How are you celebrating International Women’s Day?

I have no specific plans this year. I am open to ideas!

How can we make “every day” International Women’s Day?

Talk is cheap. It’s all about finding the opportunities out there and helping other women grab them. I’ll paraphrase a woman I deeply respect, Marie Henein. I don’t want to talk about whether women should be here or not — we’re done with that discussion. I want to talk about getting them seats at the table. That’s when they prove their value.

How would you describe your style?

Very straightforward. I say what I mean and I mean what I say — add big dashes of humour in that. People who know me well have likened me to an Oreo cookie. Tough on the outside and soft in the middle. The older I get, the more I care about watching the people around me grow and helping them where I can. I get huge satisfaction from that. I am a HUGE Pink fan. She is smart, irreverent, kind, informed, humourous and her own person.

What is your proudest achievement?

Motherhood, hands down. It’s my #1 priority, always. I have been a lousy mother at times, a good one at times. While kids come hard-wired, as a parent, all you can do is coach them to be great human beings for this world. I’d like to think that I did this to the best of my ability. My nose still hurts from face planting on this one many, many times.

Who is the biggest female role model in your life?

My mother. She was an immigrant, poor with little education. She figured out a way at 16 to make a career as a hairdresser, get into great salons in Toronto to train and started her own business. She worked day and night to put me and my brother through school and was always there to help. She is scrappy, relentless, hilarious, generous, hopeful and kind. She just retired at 80 and still ballroom dances. Rosemary is true grit and resilience and her hugs are chicken soup for my soul. What’s not to admire?

For those who know you best, what are three words they would use to describe you?

I did the survey with friends and fam that know me best and results were: dynamic, curious, people-oriented. #4 was energetic but it was a tight race and I can’t share the comments flying back and forth in that group chat…

How do you bring that “girl power” energy?

By being just who I am, unabashedly. I was told for years to be softer, put on a smile, speak with a gentler voice. What baloney. The minute I cast that silliness aside, I felt empowered. I wish that for all women and that they come to that realization much earlier than I did.

What are some of the ways you’re paving the way for young women?

After years in the industry, I am fortunate to have met some really great leaders, women and men, who share a similar philosophy on the advancement of women and how to raise our little girls to embrace risk. I have noticed that young women who have been taught to take risks and encouraged to fall down and get back up again are also more courageous in their careers. So first, I raise money to help build and fund programs for young girls in industries that have lower female representation (STEM, financial markets, etc). Then it’s coaching for primarily the 25-40 group but, most importantly, linking women with great opportunities. I’m a natural networker and I find this super fun to do.

Up until a couple years ago, I was very active with a women’s shelter. My part was finding them jobs and clothes so they could get out of the cycle of dependency and make a life for themselves and their kids without abuse. I had to take a step back for a bit — it was soul crushing in the pandemic. I will get back to it — I’m feeling re-energized.

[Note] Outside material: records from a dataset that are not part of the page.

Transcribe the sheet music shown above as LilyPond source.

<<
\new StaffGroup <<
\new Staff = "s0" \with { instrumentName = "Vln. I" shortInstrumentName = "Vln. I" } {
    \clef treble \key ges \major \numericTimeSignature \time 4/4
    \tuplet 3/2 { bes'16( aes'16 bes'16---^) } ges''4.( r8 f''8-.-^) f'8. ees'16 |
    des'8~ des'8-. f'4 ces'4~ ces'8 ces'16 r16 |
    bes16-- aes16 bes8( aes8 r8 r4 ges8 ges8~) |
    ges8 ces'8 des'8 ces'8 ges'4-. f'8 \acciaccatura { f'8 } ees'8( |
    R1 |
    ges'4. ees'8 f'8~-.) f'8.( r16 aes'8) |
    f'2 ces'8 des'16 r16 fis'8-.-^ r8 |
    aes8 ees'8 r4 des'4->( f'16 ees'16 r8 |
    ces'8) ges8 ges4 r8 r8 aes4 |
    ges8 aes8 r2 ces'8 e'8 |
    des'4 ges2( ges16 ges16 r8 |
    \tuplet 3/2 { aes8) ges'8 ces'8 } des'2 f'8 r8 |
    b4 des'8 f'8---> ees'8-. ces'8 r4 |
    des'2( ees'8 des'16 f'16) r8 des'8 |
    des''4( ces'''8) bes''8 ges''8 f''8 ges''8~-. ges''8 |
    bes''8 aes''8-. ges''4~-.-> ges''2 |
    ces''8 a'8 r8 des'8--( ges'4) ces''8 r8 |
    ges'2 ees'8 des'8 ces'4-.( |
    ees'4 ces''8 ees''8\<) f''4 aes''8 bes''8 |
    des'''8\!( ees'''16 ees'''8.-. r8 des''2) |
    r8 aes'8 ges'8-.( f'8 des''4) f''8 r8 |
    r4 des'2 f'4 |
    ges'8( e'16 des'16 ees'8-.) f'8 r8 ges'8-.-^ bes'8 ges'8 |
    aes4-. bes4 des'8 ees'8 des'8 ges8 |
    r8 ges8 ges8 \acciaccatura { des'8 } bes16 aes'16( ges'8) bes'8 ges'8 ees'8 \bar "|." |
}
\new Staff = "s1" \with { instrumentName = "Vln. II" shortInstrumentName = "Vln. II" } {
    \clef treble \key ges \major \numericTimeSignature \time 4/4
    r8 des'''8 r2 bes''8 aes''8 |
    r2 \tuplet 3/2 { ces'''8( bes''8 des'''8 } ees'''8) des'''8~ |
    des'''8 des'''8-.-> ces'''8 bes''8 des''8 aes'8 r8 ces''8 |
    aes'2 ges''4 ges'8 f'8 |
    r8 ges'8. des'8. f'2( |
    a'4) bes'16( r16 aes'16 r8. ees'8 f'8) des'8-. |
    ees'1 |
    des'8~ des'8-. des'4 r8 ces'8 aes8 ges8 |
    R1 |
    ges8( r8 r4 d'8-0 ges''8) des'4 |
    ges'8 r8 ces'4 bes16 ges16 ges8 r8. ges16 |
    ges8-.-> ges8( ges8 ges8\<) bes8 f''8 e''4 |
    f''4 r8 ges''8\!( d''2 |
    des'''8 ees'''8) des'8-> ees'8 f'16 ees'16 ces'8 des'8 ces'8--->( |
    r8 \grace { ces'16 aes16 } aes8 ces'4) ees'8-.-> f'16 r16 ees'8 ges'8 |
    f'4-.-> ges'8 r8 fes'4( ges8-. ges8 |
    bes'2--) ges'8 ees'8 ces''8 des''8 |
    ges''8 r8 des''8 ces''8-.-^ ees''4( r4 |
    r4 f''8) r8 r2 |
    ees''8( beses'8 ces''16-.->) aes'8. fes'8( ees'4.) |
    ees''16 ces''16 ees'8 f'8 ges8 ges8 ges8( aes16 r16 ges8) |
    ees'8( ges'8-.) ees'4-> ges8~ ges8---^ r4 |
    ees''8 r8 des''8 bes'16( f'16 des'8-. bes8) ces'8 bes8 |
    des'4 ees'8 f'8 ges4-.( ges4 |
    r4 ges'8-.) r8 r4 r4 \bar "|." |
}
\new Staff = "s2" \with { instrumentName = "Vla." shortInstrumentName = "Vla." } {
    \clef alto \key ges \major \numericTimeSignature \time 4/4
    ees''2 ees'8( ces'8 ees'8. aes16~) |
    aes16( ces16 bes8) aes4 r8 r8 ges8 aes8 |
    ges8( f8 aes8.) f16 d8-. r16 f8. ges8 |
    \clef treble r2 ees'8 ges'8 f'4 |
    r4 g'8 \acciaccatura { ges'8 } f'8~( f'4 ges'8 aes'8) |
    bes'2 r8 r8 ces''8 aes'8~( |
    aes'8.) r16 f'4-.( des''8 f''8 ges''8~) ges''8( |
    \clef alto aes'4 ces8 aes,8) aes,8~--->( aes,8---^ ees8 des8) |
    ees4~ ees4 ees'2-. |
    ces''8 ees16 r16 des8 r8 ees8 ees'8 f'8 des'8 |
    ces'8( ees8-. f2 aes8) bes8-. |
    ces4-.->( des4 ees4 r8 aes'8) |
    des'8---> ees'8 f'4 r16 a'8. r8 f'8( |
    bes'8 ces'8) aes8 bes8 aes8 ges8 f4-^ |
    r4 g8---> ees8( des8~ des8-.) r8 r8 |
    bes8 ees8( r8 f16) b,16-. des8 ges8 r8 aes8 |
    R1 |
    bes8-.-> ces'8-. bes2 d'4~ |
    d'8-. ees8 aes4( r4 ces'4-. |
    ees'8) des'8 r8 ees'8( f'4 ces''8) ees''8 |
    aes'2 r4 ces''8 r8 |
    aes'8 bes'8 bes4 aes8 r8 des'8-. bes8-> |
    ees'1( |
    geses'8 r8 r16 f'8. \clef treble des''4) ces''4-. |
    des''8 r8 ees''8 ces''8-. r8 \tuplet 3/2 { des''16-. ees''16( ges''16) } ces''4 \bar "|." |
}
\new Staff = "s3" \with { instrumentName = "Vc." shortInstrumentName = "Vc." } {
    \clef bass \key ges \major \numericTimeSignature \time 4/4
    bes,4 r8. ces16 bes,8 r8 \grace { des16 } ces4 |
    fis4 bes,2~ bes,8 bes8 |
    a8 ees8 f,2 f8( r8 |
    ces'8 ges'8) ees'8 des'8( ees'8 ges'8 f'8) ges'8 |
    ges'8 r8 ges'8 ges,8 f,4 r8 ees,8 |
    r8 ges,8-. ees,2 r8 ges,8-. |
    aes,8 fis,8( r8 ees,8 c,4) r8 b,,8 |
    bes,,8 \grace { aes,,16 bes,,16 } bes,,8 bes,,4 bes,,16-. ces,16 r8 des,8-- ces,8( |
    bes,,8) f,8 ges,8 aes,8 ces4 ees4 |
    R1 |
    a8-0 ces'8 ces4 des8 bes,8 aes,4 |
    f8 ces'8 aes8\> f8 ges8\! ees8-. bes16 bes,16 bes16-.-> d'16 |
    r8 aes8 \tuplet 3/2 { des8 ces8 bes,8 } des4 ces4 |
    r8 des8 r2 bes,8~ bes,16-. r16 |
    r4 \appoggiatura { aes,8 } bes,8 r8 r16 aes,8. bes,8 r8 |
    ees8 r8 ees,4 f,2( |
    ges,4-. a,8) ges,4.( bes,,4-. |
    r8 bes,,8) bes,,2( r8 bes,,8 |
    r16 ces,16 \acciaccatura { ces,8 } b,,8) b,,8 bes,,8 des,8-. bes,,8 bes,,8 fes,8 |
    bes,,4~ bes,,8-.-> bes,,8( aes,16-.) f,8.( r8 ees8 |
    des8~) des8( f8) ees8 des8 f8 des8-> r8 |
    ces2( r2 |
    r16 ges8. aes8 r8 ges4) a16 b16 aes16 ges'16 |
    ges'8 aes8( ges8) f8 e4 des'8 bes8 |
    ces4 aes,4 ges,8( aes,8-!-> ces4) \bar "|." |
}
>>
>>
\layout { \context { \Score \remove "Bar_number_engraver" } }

Do you have any hobbies that fulfill your passions?

It’s totally embarrassing. I woke up one morning and said to my husband “I have no hobbies. What am I going to do when I retire?” It was a full on, smack-in-the-face epiphany. He laughed at me and said, “Seriously? You are on a board of directors, are a business adviser to two young entrepreneurs and coach two people.” And it dawned on me that those are my hobbies. I love business strategy, growth, doing deals, coaching and great pubco corporate governance. Also, teenagers energize me — I learn so much from them.

What are some words of wisdom you would tell your younger self?

Embrace who you are and capitalize on your personal strengths rather than focusing on your weaknesses.